## Document
——————

The cooling device is a flat, hollow box, which is formed by a lower wall 14, an upper wall 15 and a surrounding outer wall 16. In the region of the annular part 11 there is also an inner wall 17. At the rear end 18, the box is likewise closed by a suitable wall and connected by means of a line 19 to a cooling water source.
The cooling device 10 is connected to the fixed part 4 of the electrode holder by four fastening devices, which are indicated generally in FIG. 2 by the reference numeral 20. Corresponding fastening devices may also be provided for the fixed clamping jaws 5. Their construction is represented more precisely in FIG. 3. Attached to the lower plate 21 of the electrode holder are studs 22, each of which reaches with its portion 23 into a depression 24 in the cooling device 10 and is secured there by means of a bolt 25, to be fitted from the side. The head of the bolt 25 sits in a depression, which is protected by means of a plate 26 which is releasably fastened in a suitable way.

——————

## What the exercise asks
According to the cooling device passage, what does line 19 connect the box to?

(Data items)
——————

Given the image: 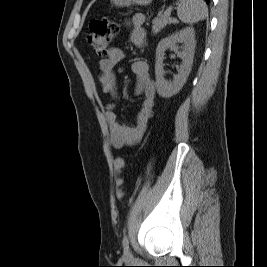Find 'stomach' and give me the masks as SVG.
<instances>
[{
	"instance_id": "stomach-1",
	"label": "stomach",
	"mask_w": 267,
	"mask_h": 267,
	"mask_svg": "<svg viewBox=\"0 0 267 267\" xmlns=\"http://www.w3.org/2000/svg\"><path fill=\"white\" fill-rule=\"evenodd\" d=\"M153 0H111L113 5L118 7H128L131 5H149Z\"/></svg>"
}]
</instances>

——————

## Response to the exercise
A cooling water source.